Il y a définitivement eu un petit buzz à la sortie du premier album de Caltâr-Bateau en décembre 2013, Verbal Boisson #7. Assez vite, je me suis rendue compte que les shows de la formation « swing-hop et mélodrame » affichaient complet. Que les gens en parlaient en bien (très bien). Qu’ils en redemandaient, même. Je me suis d’ailleurs penchée sur ce beau succès ici. Quelques mois plus tard, la poussière de la sortie du premier opus retombée, Caltâr-Bateau est loin d’avoir eu son lot d’attention. Rencontre au sommet (au Thé de Cru, plus précisément).

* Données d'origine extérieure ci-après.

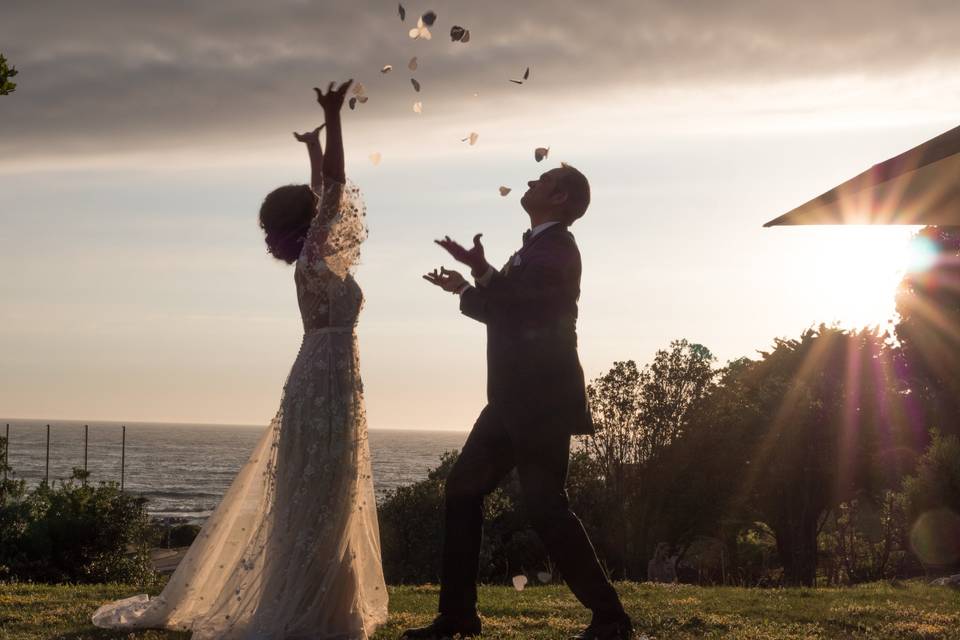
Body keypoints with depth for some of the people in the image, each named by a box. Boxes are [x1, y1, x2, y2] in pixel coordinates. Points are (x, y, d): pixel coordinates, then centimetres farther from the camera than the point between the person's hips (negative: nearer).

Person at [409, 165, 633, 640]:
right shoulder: (539, 247, 20)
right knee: (463, 489, 8)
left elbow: (531, 306, -21)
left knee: (544, 506, -10)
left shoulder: (556, 247, -10)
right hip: (515, 400, 10)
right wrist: (465, 290, 35)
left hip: (542, 400, -10)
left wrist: (484, 273, -24)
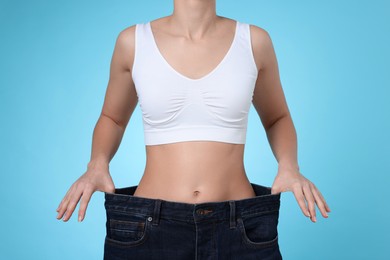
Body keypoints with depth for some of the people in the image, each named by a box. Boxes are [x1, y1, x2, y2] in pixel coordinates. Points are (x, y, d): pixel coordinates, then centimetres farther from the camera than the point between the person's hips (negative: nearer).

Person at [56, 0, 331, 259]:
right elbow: (112, 118, 15)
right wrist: (98, 164, -4)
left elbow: (277, 118, 15)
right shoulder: (133, 41, 0)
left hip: (240, 231, 1)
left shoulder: (254, 41, 0)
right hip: (148, 230, 0)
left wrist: (289, 166, -4)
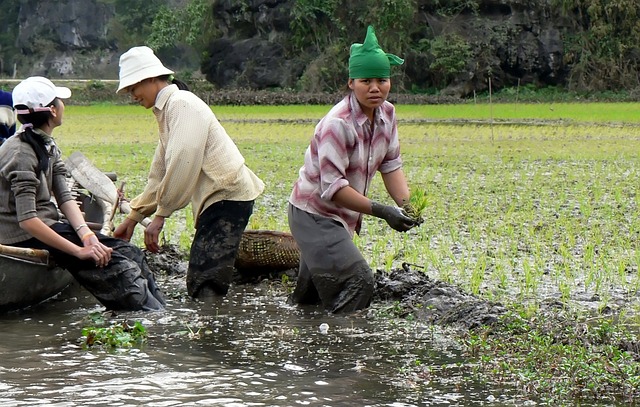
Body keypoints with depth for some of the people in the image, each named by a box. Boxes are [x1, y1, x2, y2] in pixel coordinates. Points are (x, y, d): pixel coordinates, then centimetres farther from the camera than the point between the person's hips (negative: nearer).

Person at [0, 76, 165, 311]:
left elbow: (65, 198, 2)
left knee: (130, 254, -2)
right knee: (114, 267, -19)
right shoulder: (21, 153, -20)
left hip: (48, 224, 9)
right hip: (24, 237, -9)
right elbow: (27, 221, -27)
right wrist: (79, 250, -28)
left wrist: (86, 234, -17)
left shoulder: (48, 146, 9)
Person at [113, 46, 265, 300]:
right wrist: (133, 217, 26)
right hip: (218, 197, 10)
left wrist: (160, 215, -15)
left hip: (227, 196, -10)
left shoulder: (182, 103, -10)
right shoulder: (168, 108, 21)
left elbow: (182, 164, -20)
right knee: (198, 282, 7)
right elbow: (160, 173, 26)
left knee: (204, 285, -19)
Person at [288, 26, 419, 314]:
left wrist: (406, 203, -16)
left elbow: (391, 165, 2)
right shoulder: (338, 124, -27)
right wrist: (382, 211, -32)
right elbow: (332, 187, -28)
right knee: (357, 280, -22)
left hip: (343, 216, 8)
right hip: (314, 216, -8)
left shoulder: (386, 113, -2)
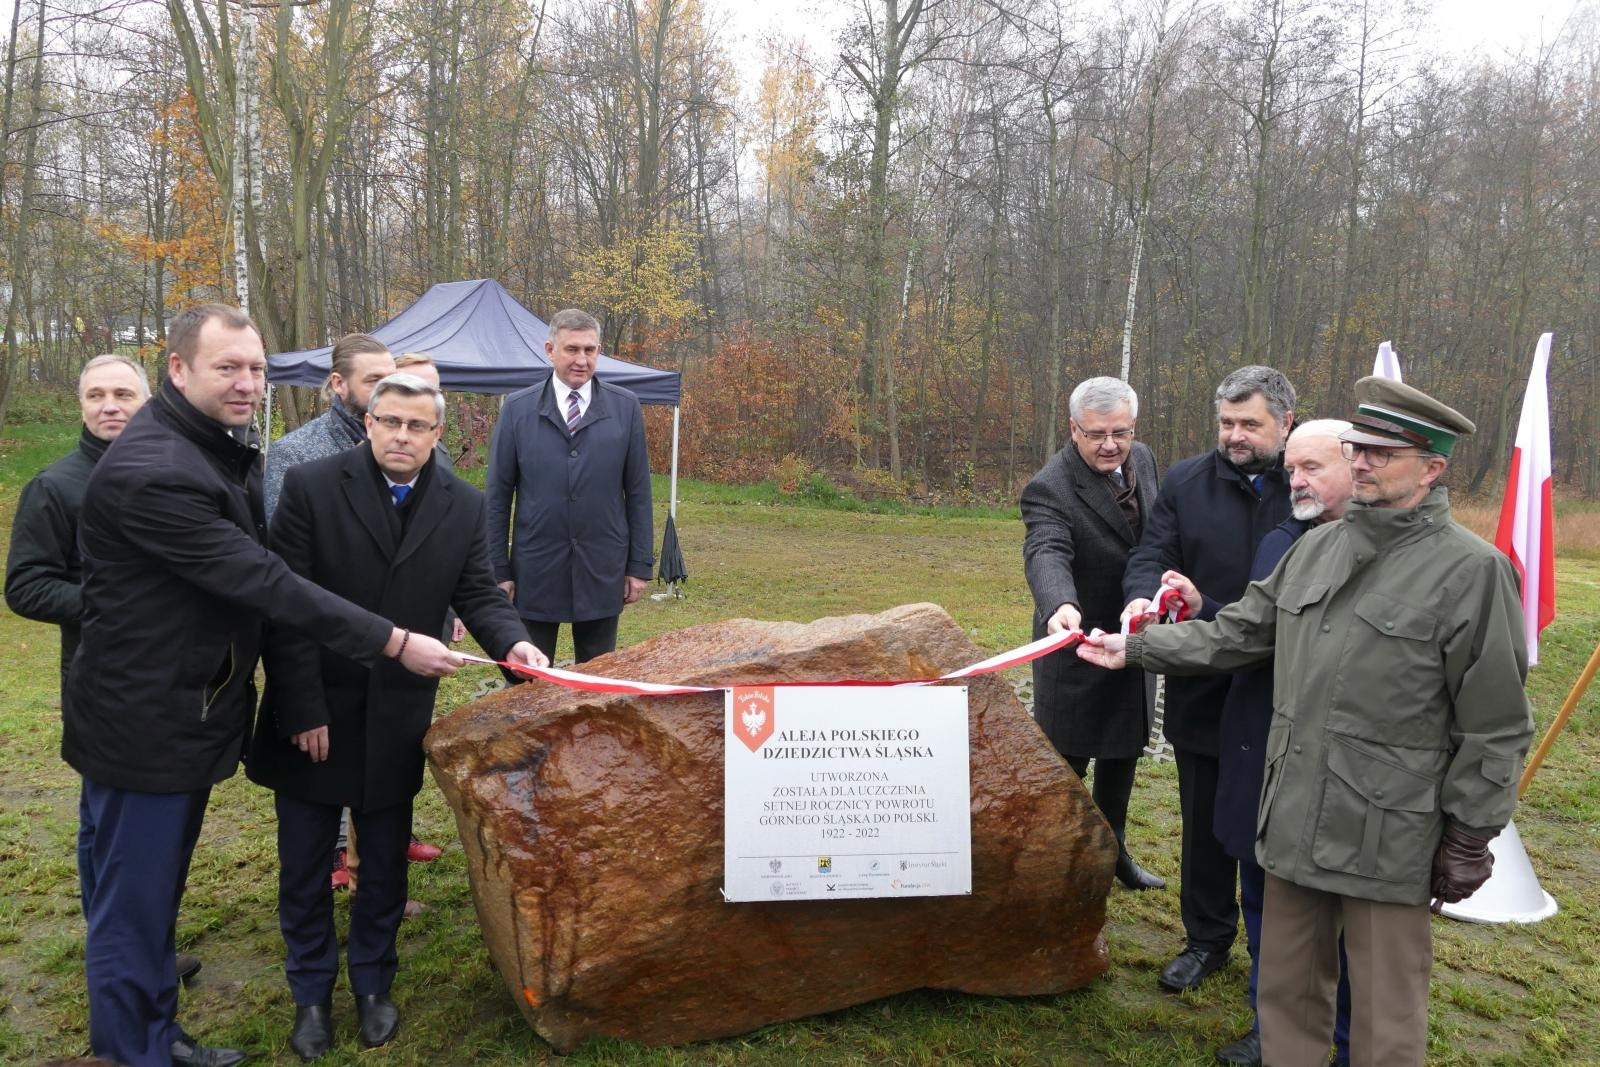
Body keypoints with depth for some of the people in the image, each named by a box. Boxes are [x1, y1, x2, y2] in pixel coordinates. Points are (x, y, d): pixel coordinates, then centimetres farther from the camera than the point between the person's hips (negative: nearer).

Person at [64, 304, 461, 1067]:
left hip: (194, 711, 9)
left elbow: (256, 565, 13)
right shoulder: (149, 472, -26)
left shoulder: (227, 445, 6)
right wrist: (395, 643, -25)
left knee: (160, 891, 22)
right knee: (132, 904, 6)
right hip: (143, 722, -9)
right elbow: (263, 582, -27)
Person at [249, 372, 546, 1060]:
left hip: (397, 720, 2)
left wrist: (511, 641, -22)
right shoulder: (311, 486, -11)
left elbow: (478, 593, 1)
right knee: (304, 865, 13)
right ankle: (312, 994, 33)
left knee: (385, 863, 15)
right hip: (313, 714, -2)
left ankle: (372, 984, 36)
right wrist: (303, 709, -15)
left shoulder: (464, 506, -1)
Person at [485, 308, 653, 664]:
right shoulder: (517, 408, 0)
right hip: (535, 571, 0)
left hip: (603, 571, 1)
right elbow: (497, 496, 2)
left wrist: (641, 565, 1)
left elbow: (638, 492, 3)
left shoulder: (625, 407, 1)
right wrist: (497, 569, -1)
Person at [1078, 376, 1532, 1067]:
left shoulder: (1473, 570, -10)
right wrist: (1135, 649, 9)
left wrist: (1470, 838, -7)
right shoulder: (1316, 547, 8)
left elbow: (1494, 726, -9)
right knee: (1287, 994, 19)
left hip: (1389, 840, -5)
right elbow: (1236, 633, 14)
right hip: (1295, 821, 6)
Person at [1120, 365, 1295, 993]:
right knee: (1205, 824, 16)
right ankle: (1207, 939, 34)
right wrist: (1144, 597, -27)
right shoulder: (1186, 482, 1)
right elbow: (1150, 556, -4)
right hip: (1203, 691, 2)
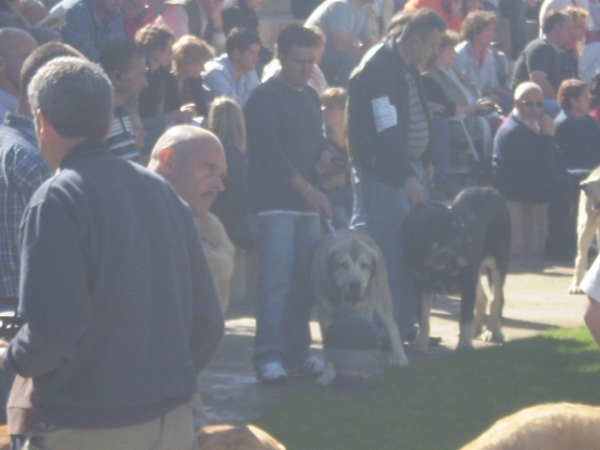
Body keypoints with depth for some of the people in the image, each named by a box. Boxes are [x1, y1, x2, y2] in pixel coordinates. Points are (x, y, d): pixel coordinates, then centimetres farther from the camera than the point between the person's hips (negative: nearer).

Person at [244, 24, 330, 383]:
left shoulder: (311, 97, 18)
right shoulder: (265, 98, -6)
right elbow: (269, 151, -15)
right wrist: (307, 187, -17)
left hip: (307, 205, 7)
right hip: (274, 203, -7)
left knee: (305, 282, 6)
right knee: (276, 281, -11)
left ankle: (297, 352, 12)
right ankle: (268, 357, -10)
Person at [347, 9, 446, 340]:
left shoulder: (408, 66, 12)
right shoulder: (378, 70, -19)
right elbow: (387, 130, -23)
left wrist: (426, 161, 17)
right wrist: (407, 177, -25)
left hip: (409, 166, 10)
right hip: (382, 172, -10)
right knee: (389, 250, -8)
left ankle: (406, 324, 18)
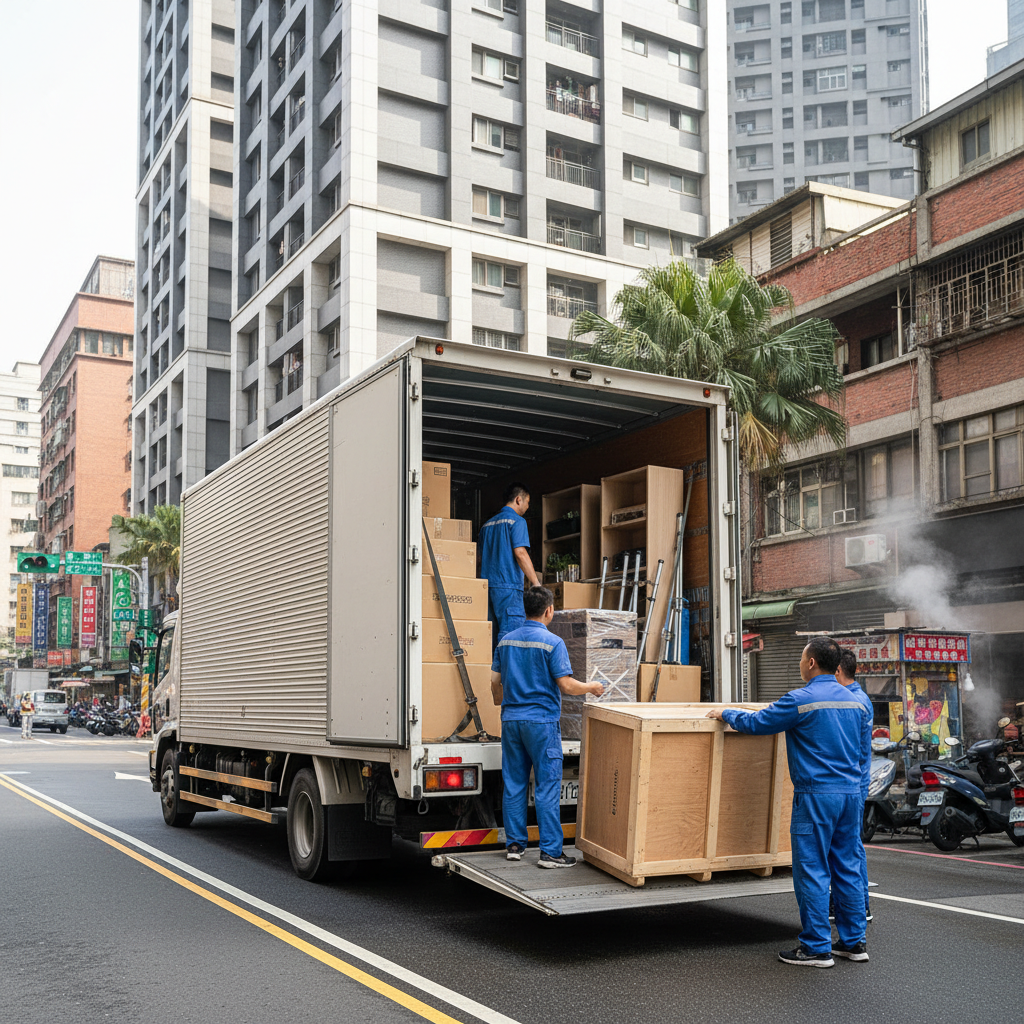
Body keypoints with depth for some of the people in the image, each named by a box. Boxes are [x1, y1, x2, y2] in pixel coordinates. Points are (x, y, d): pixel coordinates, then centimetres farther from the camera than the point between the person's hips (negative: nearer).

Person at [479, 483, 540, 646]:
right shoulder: (517, 521, -4)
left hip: (488, 585, 8)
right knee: (511, 633, -11)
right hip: (509, 586, -8)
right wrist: (536, 583, -15)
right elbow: (520, 553, -14)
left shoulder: (487, 524, 21)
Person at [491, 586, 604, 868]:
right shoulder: (552, 642, -11)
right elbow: (566, 685, -13)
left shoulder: (506, 640, 7)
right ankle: (550, 852, -2)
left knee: (513, 784, 11)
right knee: (547, 786, -2)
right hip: (542, 721, -6)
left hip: (511, 719, 6)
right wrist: (591, 688, 6)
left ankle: (514, 844, 17)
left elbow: (495, 681, 14)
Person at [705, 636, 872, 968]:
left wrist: (725, 713, 12)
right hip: (852, 793, 7)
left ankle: (817, 947, 3)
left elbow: (756, 723, -6)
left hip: (817, 795, -7)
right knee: (847, 869, 13)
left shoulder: (800, 700, -12)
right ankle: (853, 942, 19)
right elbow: (865, 756, 17)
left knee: (812, 871, -1)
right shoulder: (855, 702, 11)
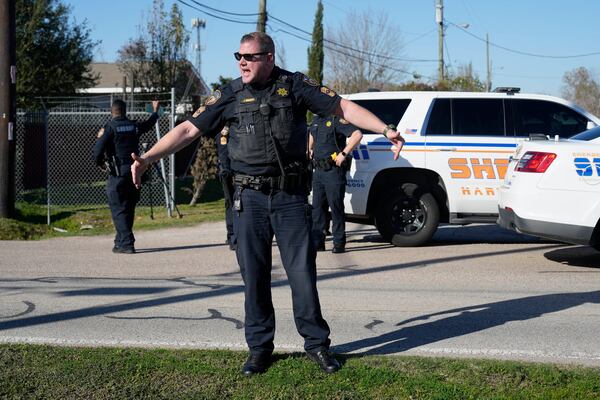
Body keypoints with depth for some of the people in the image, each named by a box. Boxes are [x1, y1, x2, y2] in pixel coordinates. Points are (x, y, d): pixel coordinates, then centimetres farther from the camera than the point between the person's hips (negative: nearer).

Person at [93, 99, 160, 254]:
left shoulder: (110, 127, -9)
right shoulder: (134, 126, 7)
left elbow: (98, 150, -15)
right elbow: (148, 125, 30)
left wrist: (100, 163, 7)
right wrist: (155, 112, 49)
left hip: (118, 173, -6)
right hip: (134, 171, 6)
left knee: (119, 209, -3)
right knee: (129, 209, 14)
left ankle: (126, 244, -11)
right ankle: (121, 241, 25)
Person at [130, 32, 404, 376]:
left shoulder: (294, 86, 0)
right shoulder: (230, 95, 4)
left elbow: (344, 108, -1)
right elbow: (188, 130, 4)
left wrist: (386, 129, -12)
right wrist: (147, 159, -4)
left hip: (291, 196, -2)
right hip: (250, 198, 2)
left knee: (303, 272, 1)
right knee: (254, 276, 6)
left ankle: (317, 344, 15)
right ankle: (260, 347, 19)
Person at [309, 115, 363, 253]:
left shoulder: (337, 119, -13)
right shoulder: (316, 120, 13)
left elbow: (357, 134, -26)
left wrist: (343, 154, -25)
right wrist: (311, 151, 25)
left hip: (334, 171, -8)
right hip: (318, 170, 8)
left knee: (336, 207, -4)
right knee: (317, 207, 9)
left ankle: (339, 243, 3)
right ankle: (317, 242, 16)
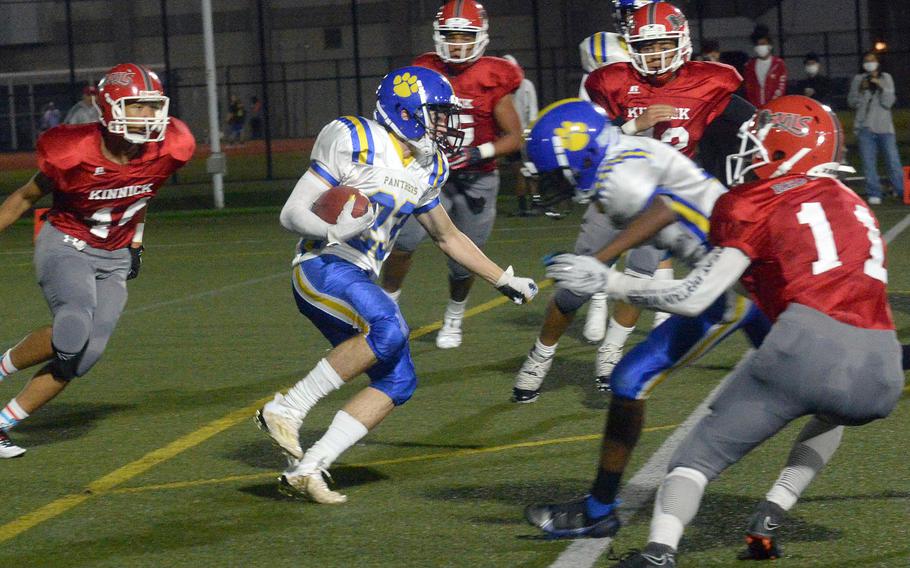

En tout, ils sont six : Alexandre Beauregard (voix, guitare, mandoline), Étienne Dupré (basse, guitare, banjo, voix), Eliott Durocher (guitare, synthétiseur), Mandela Coupal Dalgleish (batterie), Elyze Venne Deshaies (saxophone, clarinette, clarinette basse, flûte, voix) et Alex Guimond (voix, choeurs). C’est avec les deux premiers, les têtes pensantes de Caltâr-Bateau qui s’occupent autant des textes que de la musique, que j’ai eu la chance de jaser devant un bon thé au jasmin!

 

Des projets, en voulez-vous? En v’là!

Et où en sont-ils, ces musiciens qui ont marqué les oreilles il y a quelques mois? « En pleine préparation du deuxième album! On veut que les gens sachent qu’on ne se contentera pas d’un opus. On va revenir! » explique Étienne. Nous voilà ravis. Alors, comment ça s’annonce? « Quand on a fait le premier album, on pensait déjà au prochain. On compose beaucoup, au gré de ce qu’on vit. Maintenant, on a un regard extérieur sur notre musique. On sait plus ce qu’on veut dégager, exprimer. Pour le deuxième, ça s’enligne pour un résultat moins garroché, plus réfléchi. Mais pas nécessairement moins complexe. »

Dans cette optique, le groupe se prépare à l’enregistrement qui aura lieu fin août dans une église à Farhnam. Et pas n’importe quelle église : Arcade Fire en avait fait son quartier général avant que son succès devienne un brin fou. Depuis, c’est Emery Street, un petit studio d’enregistrement, qui en a pris possession. La formation sera accompagnée de deux artistes visuels, qui s’occuperont respectivement de la réalisation de la pochette de l’album et d’un docu-fiction « qui sera complet en lui-même. Ça va être fou! » s’enthousiasme Alexandre. Câltar-Bateau se dirige donc vers un enregistrement plutôt intense de trois semaines. « On va y être jour et nuit. Ce qu’on fait là, ça aurait pu nous coûter 30 000$ à Montréal. C’est un retour aux sources dans une industrie du disque qui va mal. »

 

Parlons-en, du financement…

Le titre de l’article le dit : personne n’a encore pris le groupe sous son aile. Si les propositions commencent à se pointer, Caltâr-Bateau est toujours un agent libre qui monte en flèche dans le paysage musical. Étienne et Alexandre, imaginatifs, cherchent présentement des moyens originaux de faire vivre leurs projets. « On va de plus en plus vers le financement alternatif. On n’hésite pas à aller du côté de l’imagination. Disons qu’on a les méninges qui spinnent! » avoue Étienne. « On essaie de prendre de nouveaux chemins. D’être ouverts. » ajoute Alexandre.

Maisons de disques, subventionneurs, mécènes en mal de bonne cause : le message est passé. Fans ou amoureux de musique de qualité : restez à l’affût. Câltar-Bateau n’exclut pas la possibilité de recourir à des sites de financement collectif ou même à des événements bénéfices.

Et quand c’est si gentiment amené, comment résister?